In the April 2010 issue of this Newsletter, we reported on the decision of the Tax Court of Canada in Coleman v. M.N.R., in which the Tax Court denied charitable donation credits claimed by various donors to a structured scholarship fundraising program. The Federal Court of Appeal has recently released a decision upholding the previous ruling. The case provides insight into the breadth of circumstances in which courts will find that donors have received benefits in respect of charitable gifts.
As previously reported, the case considered certain donations made to a charity which provided scholarships to students at a Christian university. The donations in question were made pursuant to a scholarship program promoted by the charity. Under the terms of the program, students were required to fundraise on behalf of the charity in order to be eligible for a scholarship or bursary. The scholarship amounts given to students were in part a function of the amount of funds raised by those students – the greater the amount raised by the student, the greater the available scholarship (provided that the student otherwise met certain academic and financial criteria). Students were encouraged to solicit donations from family and friends. At issue was whether donations to the charity from relatives of students who had fundraised through the program, and who subsequently received scholarships from the charity, constituted gifts that could be receipted.
The donations in question pre-dated the split-receipting regime under the Act, and were therefore analyzed under the common law definition of “gift”. That definition requires, among other things, that no benefit accrue to the donor in respect of the donation. The Tax Court had analyzed the links between the donations and the benefits received by the donors (in the form of scholarships or bursaries received by their children) and held that the link was sufficiently strong that the donations did not meet the definition of gift. Donation credits claimed by these donors to the program were accordingly denied.
On appeal, several taxpayers made arguments as to why their donations to the program should be accepted as gifts. First, it was argued that because the parents and grandparents who made donations and whose children/grandchildren received bursaries were not legally obliged to pay for their post-secondary education, the provision of a bursary to these children should not count as a donor benefit. The Court rejected this argument, calling it too narrow a definition of “benefit”.

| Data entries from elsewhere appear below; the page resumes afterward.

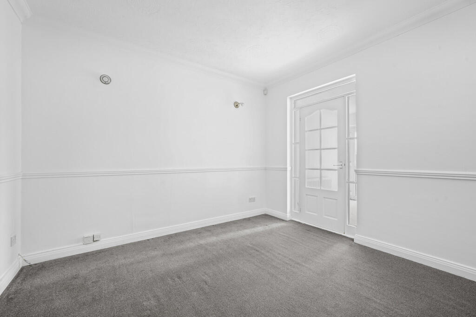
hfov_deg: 104.2
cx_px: 238
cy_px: 158
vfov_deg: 81.2
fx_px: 185
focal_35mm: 14
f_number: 9
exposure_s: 4
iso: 200
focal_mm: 14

The taxpayers also argued that there was some uncertainty as to whether their children would receive a bursary through the program and that therefore they cannot have made the gifts with the expectation of receiving a benefit. The Court also rejected this argument, stating first that the taxpayers in question knew that their children met the requirements to receive a bursary under the program and would most likely do so, and second that the existence of an element of uncertainty would not necessarily prevent a finding that the taxpayers made their gifts with the expectation of receiving a benefit.
The Court made other statements that confirmed the breadth of the concept of “benefit” that will be applied by the courts. The Court stated:
- that “reciprocal” donations by family friends would count as a benefit. In other words, where a donation by the parent of student A solicited by student B was matched by a donation by the parent of student B solicited by student A, the provision of bursaries to these students would qualify as a benefit to the donors.
- where donations to the program were made by a corporation controlled by an individual whose child(ren) receives a bursary through the program, the corporation will be considered to have received a benefit.
The Federal Court of Appeal ultimately dismissed the taxpayers’ appeals in this case. The decision confirms that courts will take a broad view of what constitutes a donor benefit. Courts will also likely apply a similarly broad analysis when determining whether an advantage has been received in respect of a gift under the split-receipting rules. Charities and donors should be cautious and seek legal advice when issuing or claiming receipts where there is uncertainty as to whether a benefit has been received in respect of the gift.